DOVER KENT ARCHIVES

Page Updated:- Wednesday, 10 December, 2025.

LIST PUBLIC HOUSES Paul Skelton

 

Notes of 1855

 

 

Kentish Gazette, 7 August 1855

The new Sale of Beer Bill

The bill brought in to repeal the unpopular Beer Act of last session, the 17th and 18th of Victoria, chap. 79. declares that “the laws now in force against the sale of fermented and distilled liquors on the Lord’s day have been found to be attended with inconvenience to the people,” and the 1st clause absolutely repeals the Beer Act now in force, and lately reported against by the select committee. Clause 2 prohibits licensed victuallers from selling wine, beer, or spirits, or any fermented or distilled liquors, between the hours of three and five p.m., or after eleven p.m., on Sunday, Christmas day, or Good Friday, or before four a.m., of the following day. Clause 3 prohibits the opening of “places of public resort” for the sale of liquor between the hours or after or before the hours already mentioned. The public will thus gain two and a half hours on Sundays, as the act about to be repealed closes public-houses from half past two till six p.m., and after ten p.m.
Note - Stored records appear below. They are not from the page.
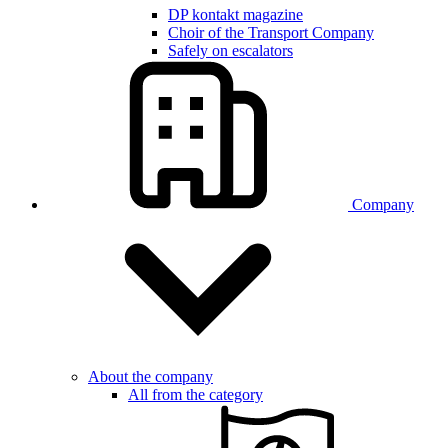
DP kontakt magazine
Choir of the Transport Company
Safely on escalators
Company
About the company
All from the category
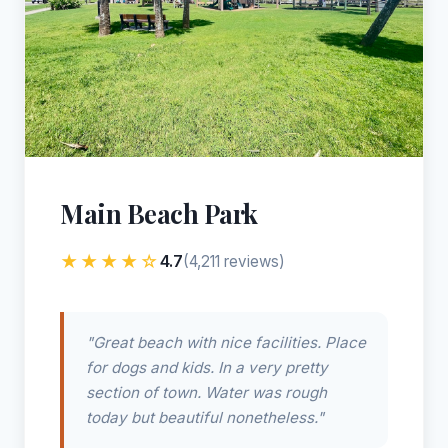
Main Beach Park
★★★★☆
4.7
(4,211 reviews)
"Great beach with nice facilities. Place
for dogs and kids. In a very pretty
section of town. Water was rough
today but beautiful nonetheless."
Power is given to constables to enter public-houses, &c, at any time. The penalty tor selling liquors within the prohibited intervals is £5 for every separate sale. An appeal will lie to the quarter sessions. From the second report of the select committee on the Beer act of 1854, it appears that, when the adoption of the report was moved, Sir J. Pilkington, the member for Droitwich, moved an amendment, that “The committee had not yet received sufficient evidence as to the effect produced by the act of 1854 to justify a report to the house in the present session,” but Sir John was left in a minority of one, there being eleven votes against his amendment. The report was thereupon agreed to, and the bill whereof we have just given an abstract, is founded on its recommendations.